Simplicity: Most service accounts need a handful of roles in a single project. Advanced use cases (org-level roles, cross-project access) are still supported but don't clutter the common path.
Protobuf-defined consistency: Using protobuf to define the API ensures that service accounts are created consistently across different backends (Pulumi, Terraform, or direct API calls) and different clouds.

Integration with modern auth: While the API can create service accounts, the expectation is that workloads will use those accounts via:

Attached service accounts (for GCP-native resources)
Workload Identity (for GKE)
Workload Identity Federation (for external systems)

This is reflected in the API design: there's no field for "distribute this key to system X" because that's not the intended workflow. If a key is created (for legacy integration), handling it securely is the user's responsibility—but the API makes that scenario the exception, not the rule.
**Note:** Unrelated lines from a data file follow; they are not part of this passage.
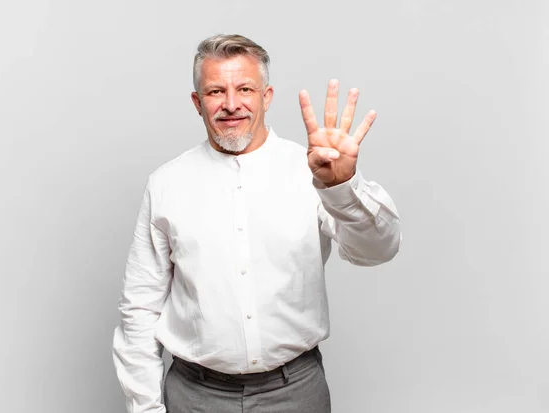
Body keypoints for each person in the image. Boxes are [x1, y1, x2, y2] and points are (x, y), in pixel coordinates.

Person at [112, 34, 401, 413]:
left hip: (295, 393)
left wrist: (342, 186)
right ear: (198, 103)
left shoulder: (312, 170)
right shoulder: (166, 184)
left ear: (266, 97)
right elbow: (140, 307)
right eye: (216, 91)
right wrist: (146, 408)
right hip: (194, 396)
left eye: (244, 89)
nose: (231, 104)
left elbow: (378, 249)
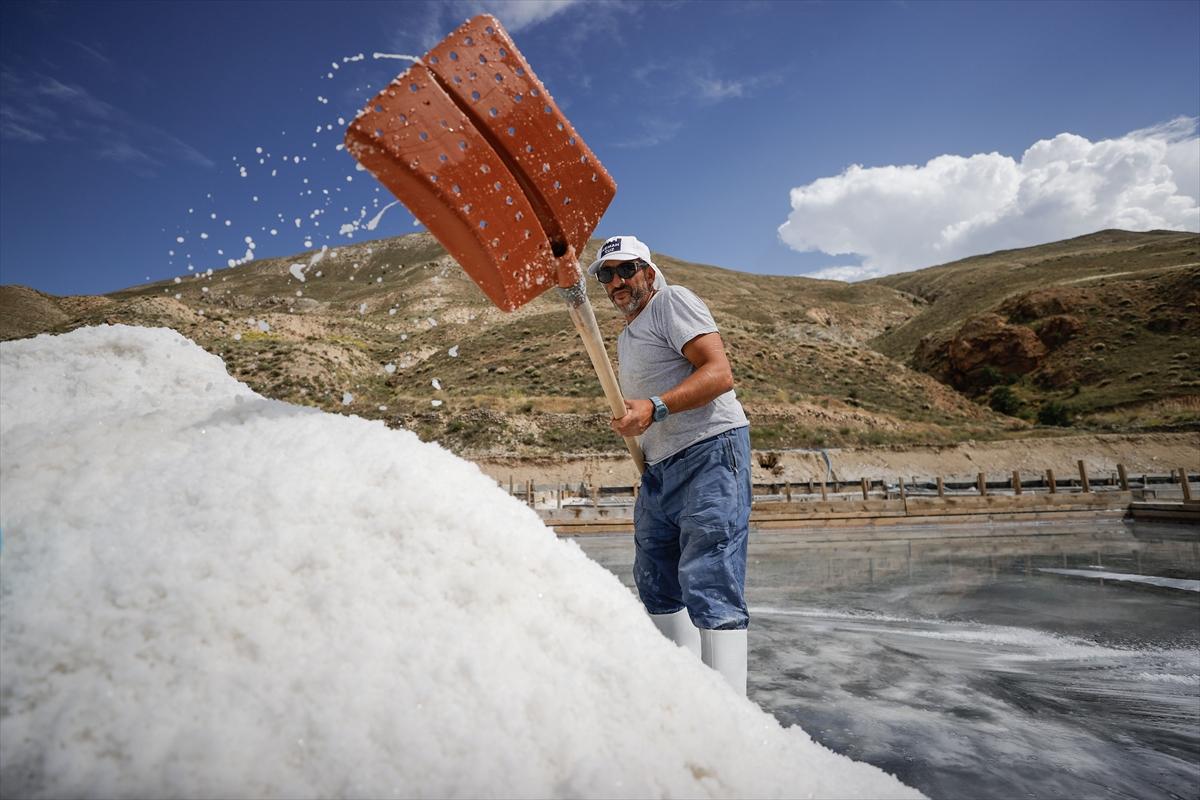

Example usage (declarative YAML):

apiVersion: gcp.project-planton.org/v1
kind: GcpServiceAccount
metadata:
  name: prod-app-logger
spec:
  service_account_id: prod-app-logger
  project_id: my-prod-project
  project_iam_roles:
    - roles/logging.logWriter
    - roles/storage.objectViewer
  create_key: false

This creates a service account with just the permissions needed for logging and reading storage objects. No key is created; the account is intended to be attached to a Cloud Run service or GKE workload.

Deep Dive Topics

This document provides a strategic overview of service account deployment methods and best practices. For implementation details, see:

Workload Identity Federation Setup Guide (planned): Step-by-step instructions for configuring WIF for AWS, Azure, and GitHub Actions.
Service Account Security Patterns (planned): Detailed security recommendations, including IAM impersonation chains, least-privilege role design, and audit logging strategies.
Multi-Project Service Account Management (planned): Patterns for centralized vs. distributed service account management in large organizations.

These guides will cover specific implementation details without overwhelming this overview.

Conclusion

The evolution from key-based authentication to keyless patterns represents more than a technical improvement—it's a shift in how we think about identity in cloud infrastructure. Long-lived credentials made sense in an era of static servers and manual provisioning, but modern cloud platforms provide better primitives: short-lived tokens, platform-provided identities, and federated trust.

Project Planton's service account API embraces this paradigm: it makes the secure path the easy path. By defaulting to no keys, exposing only essential configuration, and integrating naturally with Workload Identity and federation, it helps teams avoid the anti-patterns that have plagued cloud security for years.

Whether you're migrating legacy workloads or building greenfield infrastructure, the principle is the same: treat service accounts as identities that workloads assume through platform mechanisms, not as credentials that you distribute. The result is infrastructure that's more secure, easier to audit, and simpler to operate—because the platform handles the complexity of credential management, leaving you to focus on building.